Saugut is an Austrian children's television series which was produced by Austrian broadcaster ORF and created by the children's author Thomas Brezina, featuring a purple wild boar mascot, Franz. It first aired on ORF 1 at 6am on Saturday 6 September 2008 as part of the Okidoki children's programming block. It was broadcast on ORF 1 from 6 September 2008 until 8 January 2011 when it moved to the ORF Eins channel, where it was broadcast until 2018.

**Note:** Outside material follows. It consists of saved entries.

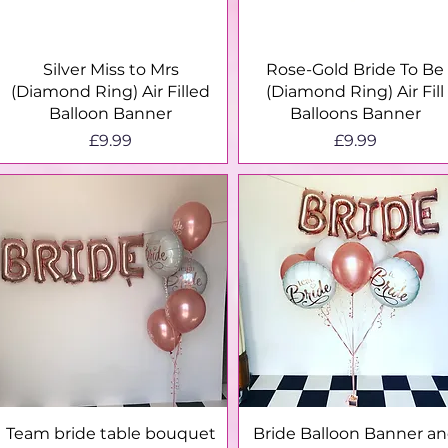
Quick View
Quick View
Silver Miss to Mrs
Rose-Gold Bride To Be
(Diamond Ring) Air Filled
(Diamond Ring) Air Fill
Balloon Banner
Balloons Banner
Price
Price
£9.99
£9.99
Quick View
Quick View
Team bride table bouquet
Bride Balloon Banner a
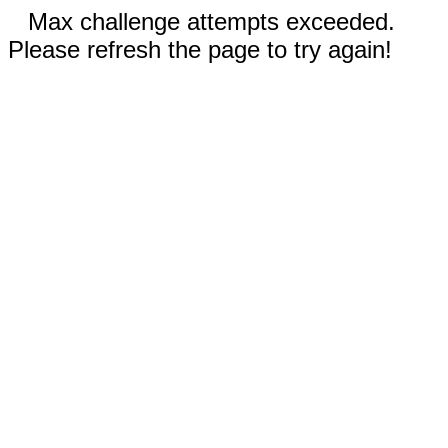
Max challenge attempts exceeded.
Please refresh the page to try again!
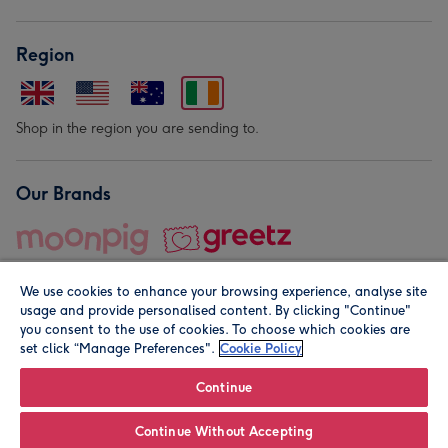
Region
Shop in the region you are sending to.
Our Brands
We use cookies to enhance your browsing experience, analyse site
usage and provide personalised content. By clicking "Continue"
you consent to the use of cookies. To choose which cookies are
set click “Manage Preferences".
Cookie Policy
© Moonpig.com Limited 2026. Registered company address is
Herbal House, 10 Back Hill, London EC1R 5EN, UK. A place
Continue
close to your heart.
Continue Without Accepting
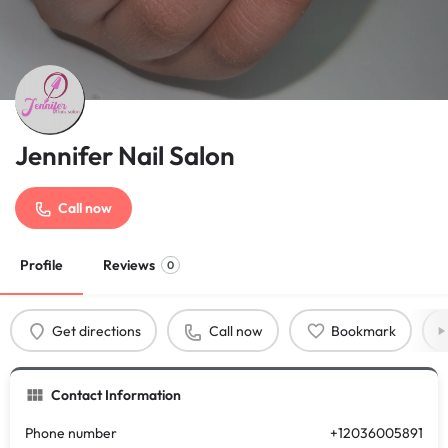
Jennifer Nail Salon
Call now
Profile
Reviews
0
Get directions
Call now
Bookmark
Contact Information
Phone number
+12036005891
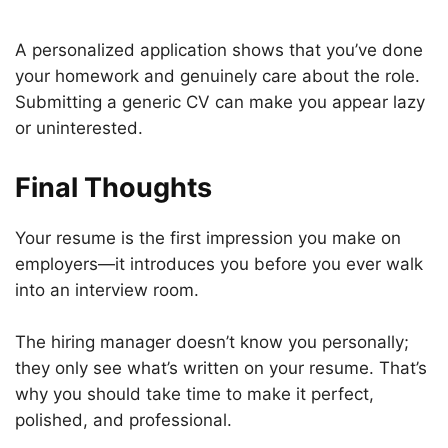
A personalized application shows that you’ve done
your homework and genuinely care about the role.
Submitting a generic CV can make you appear lazy
or uninterested.
Final Thoughts
Your resume is the first impression you make on
employers—it introduces you before you ever walk
into an interview room.
The hiring manager doesn’t know you personally;
they only see what’s written on your resume. That’s
why you should take time to make it perfect,
polished, and professional.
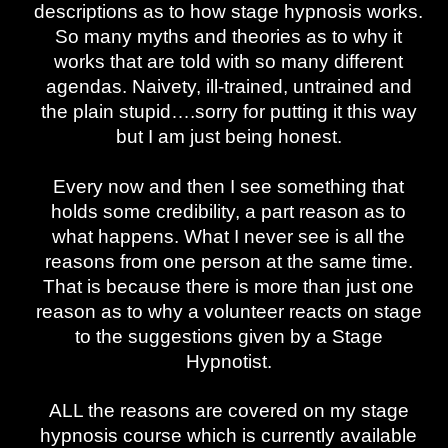
descriptions as to how stage hypnosis works.
So many myths and theories as to why it
works that are told with so many different
agendas. Naivety, ill-trained, untrained and
the plain stupid….sorry for putting it this way
but I am just being honest.
Every now and then I see something that
holds some credibility, a part reason as to
what happens. What I never see is all the
reasons from one person at the same time.
That is because there is more than just one
reason as to why a volunteer reacts on stage
to the suggestions given by a Stage
Hypnotist.
ALL the reasons are covered on my stage
hypnosis course which is currently available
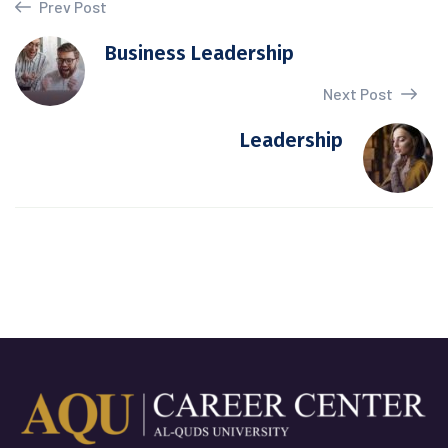
Prev Post
Business Leadership
Next Post
Leadership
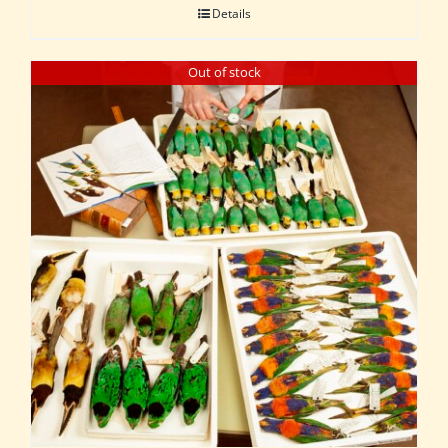
Details
Out of stock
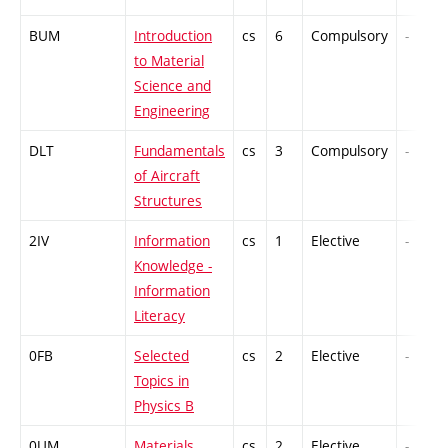
BUM
Introduction
cs
6
Compulsory
-
to Material
Science and
Engineering
DLT
Fundamentals
cs
3
Compulsory
-
of Aircraft
Structures
2IV
Information
cs
1
Elective
-
Knowledge -
Information
Literacy
0FB
Selected
cs
2
Elective
-
Topics in
Physics B
0UM
Materials
cs
2
Elective
-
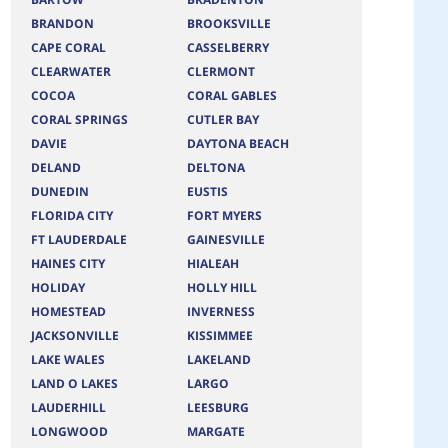
BRANDON
BROOKSVILLE
CAPE CORAL
CASSELBERRY
CLEARWATER
CLERMONT
COCOA
CORAL GABLES
CORAL SPRINGS
CUTLER BAY
DAVIE
DAYTONA BEACH
DELAND
DELTONA
DUNEDIN
EUSTIS
FLORIDA CITY
FORT MYERS
FT LAUDERDALE
GAINESVILLE
HAINES CITY
HIALEAH
HOLIDAY
HOLLY HILL
HOMESTEAD
INVERNESS
JACKSONVILLE
KISSIMMEE
LAKE WALES
LAKELAND
LAND O LAKES
LARGO
LAUDERHILL
LEESBURG
LONGWOOD
MARGATE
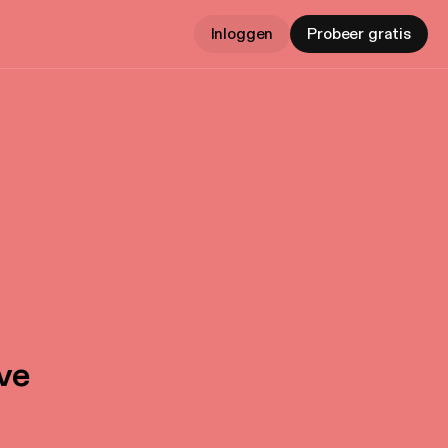
Inloggen
Probeer gratis
ive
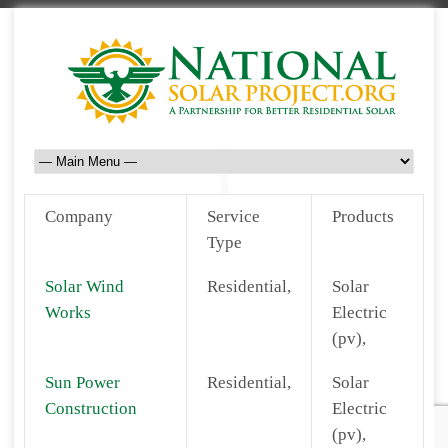
Company
Service
Products
Type
Solar Wind
Residential,
Solar
Works
Electric
(pv),
Sun Power
Residential,
Solar
Construction
Electric
(pv),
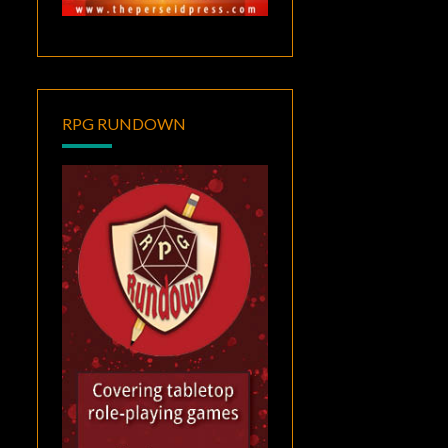
RPG RUNDOWN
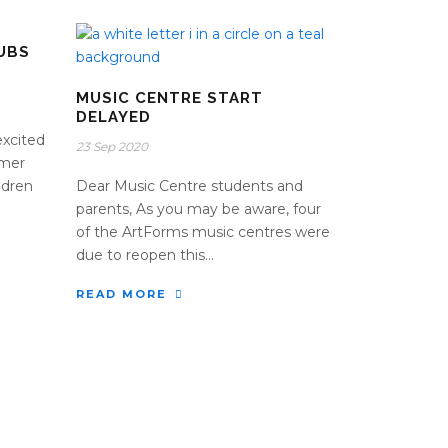
UBS
MUSIC CENTRE START
DELAYED
excited
23 Sep 2020
mmer
ildren
Dear Music Centre students and
parents, As you may be aware, four
of the ArtForms music centres were
due to reopen this...
READ MORE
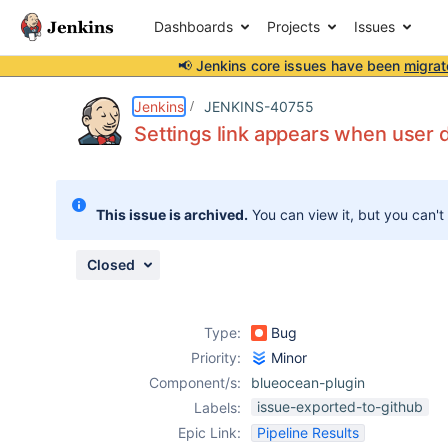
Dashboards
Projects
Issues
📢 Jenkins core issues have been
migrat
Details
Description
Attachments
Activity
People
Dates
Jenkins
JENKINS-40755
Settings link appears when user 
Issues
This issue is archived.
You can view it, but you can't
Reports
Components
Closed
Type:
Bug
Priority:
Minor
Component/s:
blueocean-plugin
issue-exported-to-github
Labels:
Epic Link:
Pipeline Results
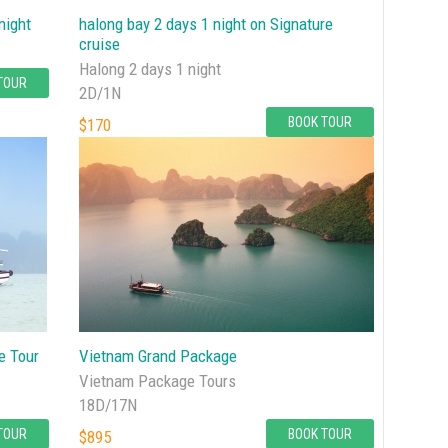
night
halong bay 2 days 1 night on Signature
cruise
Halong 2 days 1 night
TOUR
2D/1N
BOOK TOUR
$170
e Tour
Vietnam Grand Package
Vietnam Package Tours
18D/17N
TOUR
BOOK TOUR
$895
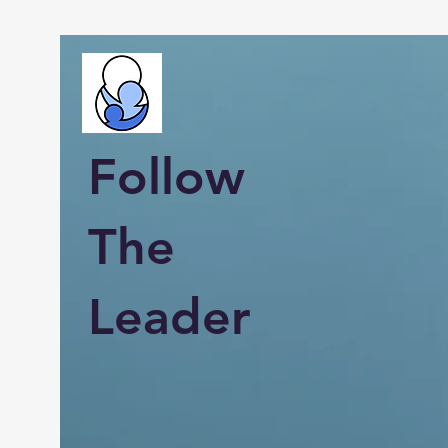
Follow
The
Leader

In 2010 it received a nomination for a Goldener Spatz (Golden Sparrow) Award, from a German children's festival.

==Plot==
The show centres on Franz Ferdinand, a purple wild boar mascot (portrayed by a hand puppet) who has an "unusual perspective on the human world" and an "endearing naivety". Originally an ordinary wild boar living in the forest, Franz Ferdinand is pursued by unscrupulous researchers. A bolt of purple lightning transforms him into a talking, purple wild boar. Following this transformation, he takes up residence with a young teacher named Vivi, where he plays pranks on her, her boyfriend, and her neighbors.

== Cast ==
- Team
- Vivi: Sigrid Spörk
- Ronni: Nikolaus Firmkranz
- Oma Olga: Inge Maux
- Frau Krautapfel: Biggi Fischer
- Herr Krautapfel: Eberhard Wagner

- Guests
- Manuel Ortega, Missy May, Arabella Kiesbauer, Klaus Eberhartinger and many more.

==Development==
The show was described by ORF director Wolfgang Lorenz as a "labor of love". He was quoted as saying "For us, children's programming is far more than just fulfilling an obligation; it is a fundamental part of our mission to show that we are here for the youngest audience members, too". By September 2008, ORF was airing 32 hours of children's television a week. Children's Thomas Brezina was hired to create the series, featuring the purple wild boar mascot Franz.

==Other programs==
In April 2010, a spinoff show, the Sau-Schlau-Show was launched, a quiz show in which Franz Ferdinand hosts guests and asks them questions. Franz Ferdinand also appeared in other short segments where he took on roles such as a secret agent, a superhero, or a singer. These short clips were aired during the Sau-Schlau-Show, similar to commercial breaks. Guests on the Sau-Schlau-Show included Gerda Rogers, Manuel Ortega, Jazz Gitti and Eva K. Anderson.